Since it is the beginning of the year, I thought I might go back–way back–to explore the ancient origins of asylum. As you may know, the word “asylum” comes from the Greek asylos, meaning that which is inviolable or that which cannot be robbed: “a” (without) + “syle” (the right of seizure). The word originally referred to a sacred place where fugitives could find protection from their pursuers.
The origins of asylum are probably more myth than history. One candidate for the creator of asylum is the ancient Egyptian King Assyrophernes, who supposedly erected a statue in honor of his dead son (King Assyrophernes does not appear on the Egyptian King Lists, and at least one scholar claims that the whole story was made up by an historian in the early 18th century). The son’s statue later became a place of worship for the king’s servants and eventually a place where people could seek asylum. Under this theory, the concept was transferred from the Egyptians to the Hebrews, who developed and codified the idea.
Another candidate for the originator of asylum is King Ninus of Assyria, the legendary founder of Nineveh who ruled a vast Middle Eastern empire during the 21st century BC. Whether King Ninus actually existed is also an open question–the oldest written record of the king is found in a fifth century BC account by the badly-named Greek historian and physician Ctesias of Cnidus, who supposedly learned about Ninus from ancient Persian records. In this story, Ninus built a statue to commemorate his father, Belus, which served as an asylum for people fleeing harm.
A third possibility is that asylum was created by the Persians. In the first century AD, the Roman Emperor Tiberius commissioned an inquiry into the origin of asylum in Greece. At the time, the Romans had conquered Greece and the Greek system of temple asylum–which allowed for the protection of fugitives who reached a temple–was a thorn in the side of Rome. In response to Tiberius’s inquiry, two Greek cities reported that their sanctuaries were founded by the Persian kings Cyrus and Darius (fourth and fifth centuries BC) during the Persian occupation. More likely, the right to asylum existed in other Greek communities at the time, and so the two cities in question petitioned the Persians for a right already found in other parts of Greece.
In each of these stories, the refugee obtains asylum by going to a particular place where he is protected. Whether any of these stories is true is an open question, but I suppose they demonstrate that human beings have been dealing with the issue of whether to protect strangers fleeing persecution for a long time.
The earliest written record of asylum in the ancient world comes from the Hebrews. These ancient rules for asylum were created at a time when family, friends or clansman of a murder victim would revenge the death by killing the murderer (or members of his clan). Revenge killings might take place even where the initial death was inadvertent.

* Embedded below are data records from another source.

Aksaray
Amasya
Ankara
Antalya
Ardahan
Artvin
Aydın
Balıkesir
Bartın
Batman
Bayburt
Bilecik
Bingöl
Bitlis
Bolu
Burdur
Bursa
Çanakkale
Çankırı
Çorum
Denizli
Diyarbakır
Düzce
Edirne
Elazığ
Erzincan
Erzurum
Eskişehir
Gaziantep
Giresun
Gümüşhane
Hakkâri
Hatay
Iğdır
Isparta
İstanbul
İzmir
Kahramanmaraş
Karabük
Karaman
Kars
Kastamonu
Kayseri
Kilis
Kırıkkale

To regulate this problem, the Torah (the Hebrew Bible) designates six divinely-designated “cities of refuge” to protect “one who has killed another unwittingly.” The purpose of the cities is to prevent unjustified revenge killings in cases of involuntary manslaughter: “Thus the blood of the innocent shall not be shed, bringing blood-guilt upon you in the land that the Lord has allotted you.” Interestingly, the cities would “serve the Israelites and the resident aliens among them for refuge, so that anyone who kills a person unintentionally may flee there.”
The Torah also created a method for adjudicating the manslayer’s intent. The cities of refuge were run by Levites (priests), and an assembly of such men would decide the case. The system of proof might seem a bit primitive by today’s standards. For example, if the manslayer used an “iron object,” he is a murderer and should be put to death. Ditto for stone or wood tools that “could cause death” (this one seems a bit tautological).
Even if the death was ruled inadvertent and the manslayer received protection in the city of refuge, that was not the end of the matter. If he left the city, and the “blood-avenger comes upon him outside the limits of his city of refuge, and the blood-avenger kills the manslayer, there is not bloodguilt on his account.” The punishment would remain in effect until the high priest died (the death of the high priest, like the death of the sovereign in other societies, signified a new era where prior legal obligations ended). Only then could the manslayer return to his home.
Although the Israelite system was primitive and somewhat arbitrary, it was better than nothing. It also marked the first historically documented system of asylum.